For sure, one date I know that will be impossible to mark on a calendar is the date I will take my last breath on this earth. I don’t mean to sound morbid but a great deal of reality is morbid. Here is one proof. 

An acquaintance of mine is obsessive about recording everything on her wall calendar. I don’t know where else she duplicates these entries. From a distance her calendar looks ant-infested. I haven’t paid close attention as to what the entries are but I cannot imagine her calendar could be filled with important activities every single day of the week. She wasn’t even working anymore. Her profession used to be podiatry. She was my son’s classmate’s/possibly his soul mate’s mother. The fist time I met her was at my son’s and her daughter’s undergraduate college. We met but there was no instant connection and though a bit “fobbish,” she certainly came across as a nice person. Her daughter Shefa was a valedictorian while my son cruised along.

The next time I met Jawahara is the day I heard that Shefa had died in an accident in South America during her spring break. I heard this on April 1. My first reaction was, is someone playing April Fool’s on Jawahara and her family. Alas, this turned out to be not true.  As soon as I heard the news I rushed to Jawahara’s house as if she was my flesh and blood. I knew my son was close to her and him being out of town that day, I felt it my moral obligation to be near her.
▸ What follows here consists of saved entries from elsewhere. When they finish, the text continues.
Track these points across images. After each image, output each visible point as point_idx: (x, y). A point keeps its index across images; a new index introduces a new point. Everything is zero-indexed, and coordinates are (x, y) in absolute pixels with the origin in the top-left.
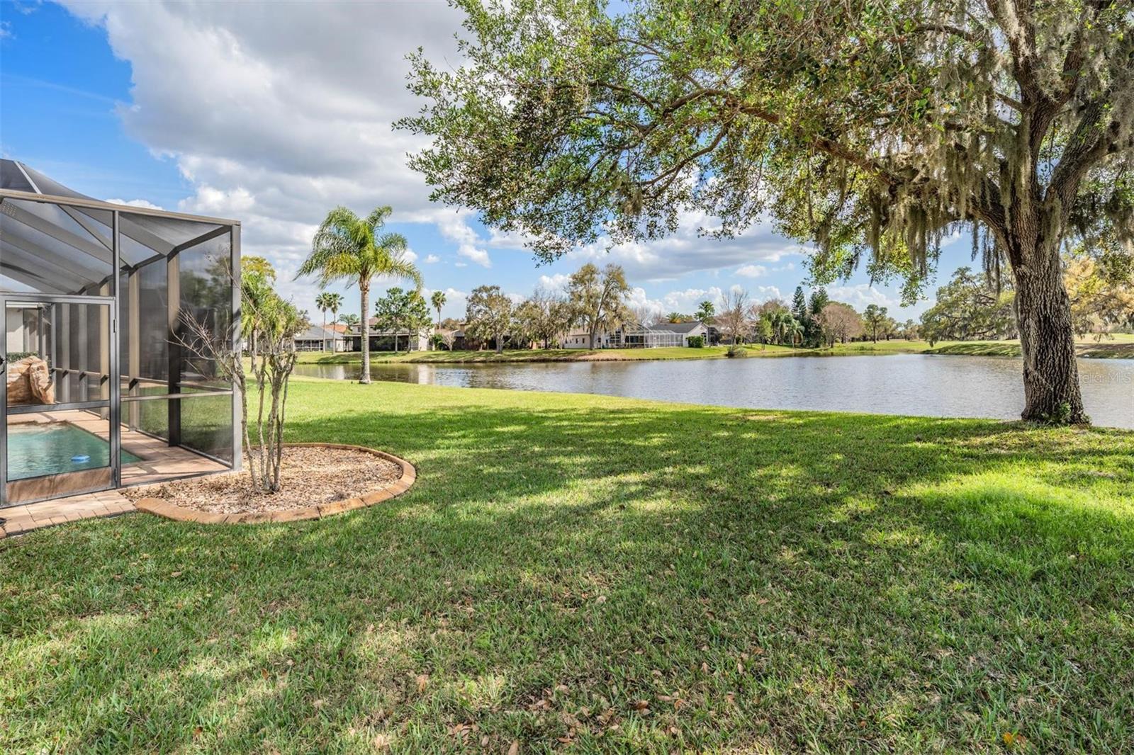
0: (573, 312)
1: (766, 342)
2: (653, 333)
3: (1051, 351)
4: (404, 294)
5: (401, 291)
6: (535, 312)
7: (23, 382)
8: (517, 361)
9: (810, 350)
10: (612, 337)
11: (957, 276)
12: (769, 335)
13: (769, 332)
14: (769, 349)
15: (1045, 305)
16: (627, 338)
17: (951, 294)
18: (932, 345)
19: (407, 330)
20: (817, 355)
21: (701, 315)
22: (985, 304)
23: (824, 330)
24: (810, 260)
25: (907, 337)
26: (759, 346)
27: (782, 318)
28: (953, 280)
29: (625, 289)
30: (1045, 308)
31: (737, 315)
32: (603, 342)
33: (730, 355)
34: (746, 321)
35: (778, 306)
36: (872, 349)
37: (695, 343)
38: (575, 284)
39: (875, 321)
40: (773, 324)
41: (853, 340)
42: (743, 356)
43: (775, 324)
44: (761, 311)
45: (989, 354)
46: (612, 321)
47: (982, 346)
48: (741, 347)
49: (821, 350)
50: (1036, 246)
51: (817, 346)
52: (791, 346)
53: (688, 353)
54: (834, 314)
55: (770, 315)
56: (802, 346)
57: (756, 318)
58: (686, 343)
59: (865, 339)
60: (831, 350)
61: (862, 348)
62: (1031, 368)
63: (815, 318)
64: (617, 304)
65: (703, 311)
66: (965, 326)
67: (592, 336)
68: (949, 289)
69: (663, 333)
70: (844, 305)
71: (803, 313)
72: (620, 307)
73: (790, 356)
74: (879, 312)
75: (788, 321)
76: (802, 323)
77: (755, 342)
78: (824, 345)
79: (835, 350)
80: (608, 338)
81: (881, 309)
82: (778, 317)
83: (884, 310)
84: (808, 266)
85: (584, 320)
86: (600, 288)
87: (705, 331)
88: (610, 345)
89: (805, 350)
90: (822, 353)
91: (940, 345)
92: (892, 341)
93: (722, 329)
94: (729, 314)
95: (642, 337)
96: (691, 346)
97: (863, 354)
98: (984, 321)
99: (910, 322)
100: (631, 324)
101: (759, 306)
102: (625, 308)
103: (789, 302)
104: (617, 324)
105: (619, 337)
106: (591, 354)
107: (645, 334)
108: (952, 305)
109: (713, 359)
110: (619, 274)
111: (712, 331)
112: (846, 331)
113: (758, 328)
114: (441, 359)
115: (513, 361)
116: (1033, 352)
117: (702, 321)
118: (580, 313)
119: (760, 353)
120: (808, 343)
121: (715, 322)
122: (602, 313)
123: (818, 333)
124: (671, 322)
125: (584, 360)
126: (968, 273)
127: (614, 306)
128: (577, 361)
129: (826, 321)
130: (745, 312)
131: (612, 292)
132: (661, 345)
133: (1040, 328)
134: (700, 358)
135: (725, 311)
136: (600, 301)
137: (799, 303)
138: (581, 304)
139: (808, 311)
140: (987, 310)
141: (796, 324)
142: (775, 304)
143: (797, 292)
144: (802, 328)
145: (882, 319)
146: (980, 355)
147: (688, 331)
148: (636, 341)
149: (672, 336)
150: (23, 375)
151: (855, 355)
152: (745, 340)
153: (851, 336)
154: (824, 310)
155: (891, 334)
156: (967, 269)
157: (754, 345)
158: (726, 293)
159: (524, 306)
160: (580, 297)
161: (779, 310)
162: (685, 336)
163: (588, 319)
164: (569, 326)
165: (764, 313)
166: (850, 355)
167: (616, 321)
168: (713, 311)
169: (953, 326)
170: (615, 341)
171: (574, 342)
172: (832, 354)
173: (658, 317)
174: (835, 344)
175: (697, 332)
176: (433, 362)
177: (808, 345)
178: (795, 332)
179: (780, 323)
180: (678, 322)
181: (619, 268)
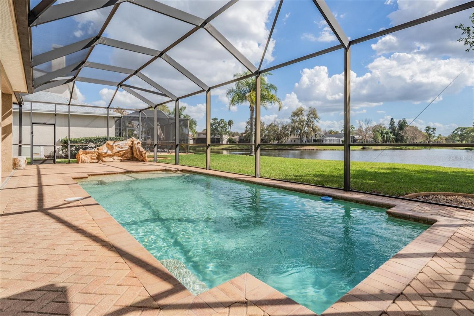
0: (293, 128)
2: (327, 138)
4: (218, 121)
5: (217, 119)
6: (276, 128)
7: (130, 150)
8: (268, 149)
10: (308, 140)
12: (380, 140)
19: (219, 136)
20: (402, 149)
23: (405, 138)
27: (384, 132)
29: (316, 118)
32: (304, 142)
33: (363, 149)
38: (294, 116)
39: (430, 134)
44: (373, 129)
46: (310, 133)
51: (401, 146)
54: (410, 131)
55: (378, 131)
58: (341, 143)
63: (400, 132)
64: (313, 124)
69: (331, 138)
70: (414, 126)
71: (394, 130)
72: (314, 126)
75: (387, 134)
76: (394, 135)
80: (306, 140)
81: (433, 129)
82: (382, 132)
85: (297, 132)
86: (305, 118)
90: (404, 148)
93: (358, 137)
100: (319, 134)
102: (316, 127)
103: (387, 125)
104: (313, 134)
105: (311, 140)
106: (300, 147)
110: (314, 112)
112: (416, 139)
113: (375, 136)
114: (235, 148)
115: (266, 149)
118: (297, 128)
122: (306, 129)
123: (402, 139)
124: (330, 134)
127: (312, 125)
128: (295, 150)
129: (406, 134)
131: (310, 119)
136: (305, 123)
137: (392, 125)
138: (296, 125)
139: (397, 129)
141: (391, 135)
142: (380, 126)
143: (391, 120)
144: (394, 137)
145: (434, 133)
147: (342, 137)
148: (318, 142)
149: (335, 140)
150: (130, 146)
153: (419, 141)
154: (405, 129)
159: (270, 125)
160: (296, 122)
161: (382, 128)
162: (341, 140)
163: (299, 131)
167: (312, 132)
171: (290, 142)
172: (409, 149)
173: (325, 132)
176: (231, 149)
178: (391, 139)
179: (383, 135)
180: (333, 133)
181: (314, 109)
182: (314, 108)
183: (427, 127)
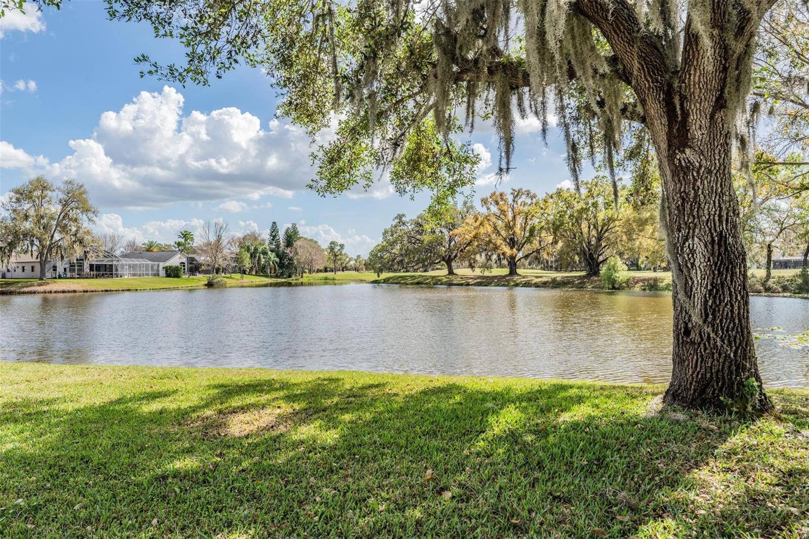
0: (16, 234)
1: (244, 272)
2: (124, 261)
3: (727, 292)
9: (283, 280)
10: (72, 265)
11: (397, 220)
12: (247, 266)
13: (247, 263)
14: (248, 279)
15: (720, 216)
16: (91, 266)
17: (392, 235)
18: (379, 276)
20: (289, 284)
21: (179, 244)
22: (414, 243)
23: (295, 262)
24: (321, 154)
25: (356, 269)
26: (238, 276)
27: (260, 250)
28: (394, 223)
29: (87, 211)
30: (720, 221)
31: (217, 246)
32: (60, 270)
33: (210, 285)
34: (226, 252)
35: (256, 239)
36: (334, 279)
37: (172, 273)
38: (18, 200)
39: (336, 256)
40: (251, 255)
41: (319, 271)
42: (222, 286)
43: (253, 256)
44: (240, 243)
45: (418, 283)
46: (71, 247)
47: (412, 276)
48: (221, 278)
49: (292, 280)
50: (712, 117)
51: (290, 276)
52: (267, 276)
53: (164, 283)
54: (304, 248)
55: (248, 247)
56: (277, 277)
57: (236, 249)
58: (162, 273)
59: (326, 270)
60: (301, 280)
61: (326, 279)
62: (696, 319)
63: (288, 251)
64: (78, 227)
65: (183, 240)
66: (402, 261)
67: (43, 264)
68: (391, 231)
69: (136, 262)
70: (311, 240)
71: (278, 246)
72: (81, 231)
73: (266, 286)
74: (339, 248)
75: (265, 253)
76: (278, 256)
77: (234, 272)
78: (296, 276)
79: (304, 280)
80: (67, 266)
81: (340, 245)
82: (256, 249)
83: (342, 246)
84: (318, 163)
85: (32, 244)
86: (55, 209)
87: (184, 260)
88: (69, 275)
89: (280, 280)
90: (293, 282)
91: (385, 275)
92: (346, 273)
93: (201, 259)
94: (209, 244)
95: (111, 266)
96: (168, 276)
97: (326, 284)
98: (414, 257)
99: (359, 257)
100: (96, 251)
101: (239, 238)
102: (88, 233)
103: (266, 235)
104: (78, 251)
105: (81, 266)
106: (40, 285)
107: (114, 263)
108: (392, 244)
109: (191, 290)
110: (81, 194)
111: (191, 260)
112: (314, 263)
113: (238, 259)
116: (699, 293)
117: (182, 251)
118: (25, 235)
119: (239, 283)
120: (282, 274)
121: (195, 252)
122: (57, 236)
123: (291, 264)
124: (148, 250)
125: (30, 293)
126: (404, 219)
127: (74, 229)
128: (20, 293)
129: (297, 253)
130: (225, 243)
131: (71, 214)
132: (134, 275)
133: (713, 254)
134: (177, 289)
135: (205, 241)
136: (54, 223)
137: (274, 237)
138: (28, 225)
139: (282, 244)
140: (415, 249)
141: (272, 256)
142: (254, 237)
143: (273, 226)
144: (277, 260)
145: (341, 254)
146: (412, 284)
147: (165, 260)
148: (104, 270)
149: (147, 265)
151: (320, 284)
152: (225, 270)
153: (317, 267)
154: (297, 244)
155: (346, 267)
156: (403, 215)
157: (233, 275)
158: (208, 225)
160: (26, 217)
161: (257, 243)
162: (162, 265)
163: (37, 242)
164: (10, 251)
165: (242, 244)
166: (316, 284)
167: (77, 247)
168: (192, 239)
169: (393, 260)
170: (76, 270)
171: (19, 270)
172: (302, 284)
173: (132, 245)
174: (304, 274)
175: (176, 261)
177: (281, 275)
178: (271, 263)
179: (258, 255)
180: (155, 250)
181: (82, 186)
182: (80, 184)
183: (332, 243)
I had never seen a home plunged in such darkness. The lights shone bright but sorrow spoke the same language in every home regardless of the religion or customs practiced in that home. I had no words to console Jawahara, a fellow mother indescribably grief-stricken. Though she moaned like a slaughtered animal, I don’t think the reality of it all had yet struck her.  It’s not unusual for someone to not accept a loved one’s death until one sees the corpse. Even then you look for signs of life. I did when I saw my late father’s body laid out in an Ice box in the living room in my aunt’s house in India. The body was being preserved till I arrived from the US and then within a couple of hours it was carried to the crematorium.
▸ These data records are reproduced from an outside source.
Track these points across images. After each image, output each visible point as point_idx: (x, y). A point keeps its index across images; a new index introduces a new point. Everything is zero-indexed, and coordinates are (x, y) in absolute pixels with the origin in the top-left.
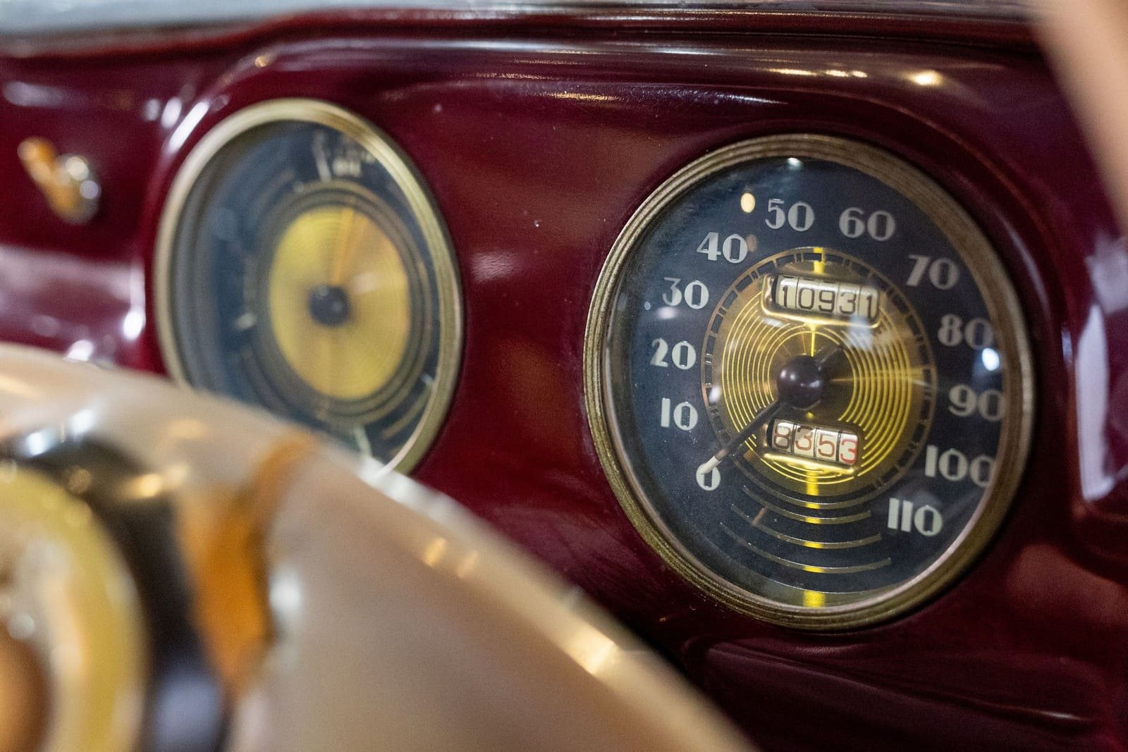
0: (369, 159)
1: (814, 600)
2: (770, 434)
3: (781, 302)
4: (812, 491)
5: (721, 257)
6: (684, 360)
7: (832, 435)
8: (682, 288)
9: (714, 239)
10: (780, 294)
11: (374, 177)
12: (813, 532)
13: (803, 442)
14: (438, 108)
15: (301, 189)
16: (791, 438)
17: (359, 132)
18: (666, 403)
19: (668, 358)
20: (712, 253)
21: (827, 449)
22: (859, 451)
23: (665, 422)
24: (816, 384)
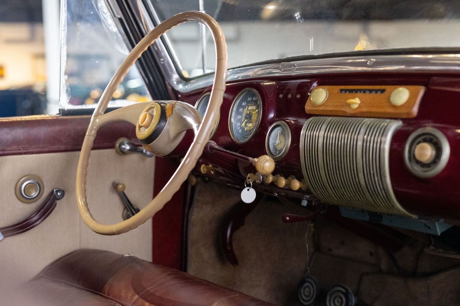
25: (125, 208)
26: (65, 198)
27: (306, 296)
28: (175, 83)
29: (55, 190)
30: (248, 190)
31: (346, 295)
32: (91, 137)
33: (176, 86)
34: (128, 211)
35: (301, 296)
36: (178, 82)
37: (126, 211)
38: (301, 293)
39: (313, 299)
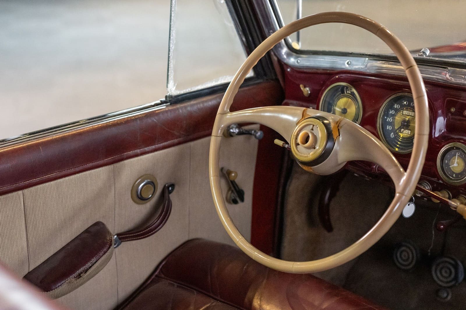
0: (352, 91)
1: (397, 149)
2: (400, 130)
3: (403, 114)
4: (401, 137)
5: (396, 108)
6: (391, 120)
7: (408, 131)
8: (391, 111)
9: (396, 105)
10: (403, 113)
11: (353, 94)
12: (400, 141)
13: (404, 132)
14: (362, 85)
15: (342, 95)
16: (403, 131)
17: (351, 87)
18: (388, 126)
19: (389, 120)
20: (395, 107)
21: (407, 133)
22: (411, 133)
23: (387, 129)
24: (406, 124)
25: (230, 189)
26: (175, 191)
27: (404, 261)
28: (285, 57)
29: (167, 185)
30: (409, 205)
31: (456, 267)
32: (218, 137)
33: (288, 60)
34: (232, 191)
35: (398, 261)
36: (288, 55)
37: (230, 192)
38: (397, 257)
39: (414, 263)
Jawahara too wasn’t going to be convinced of her beautiful daughter’s tragic and untimely demise until the body was delivered to her.

After a few days, the family held an informal memorial for Shefa at her home before a more formal one at a church on a later date. This is when I noticed the calendar on the wall filled with activities, appointments, events and so on. This is when it struck me that that calendar could not have foreseen the day Shefa was to be snatched away from her loved ones or did it but just kept it a secret considering what a horrible event it was going to be?

At the informal memorial, as I sat in the living room, a yearly calendar was being passed around.  I was told it had been created by Shefa as a gift to her parents. Every page of the calendar contained a picture of the angelic-looking Shefa surrounded by members of her extended family on her last trip in December to India. March 31 smiled back at her ominously from  the page across.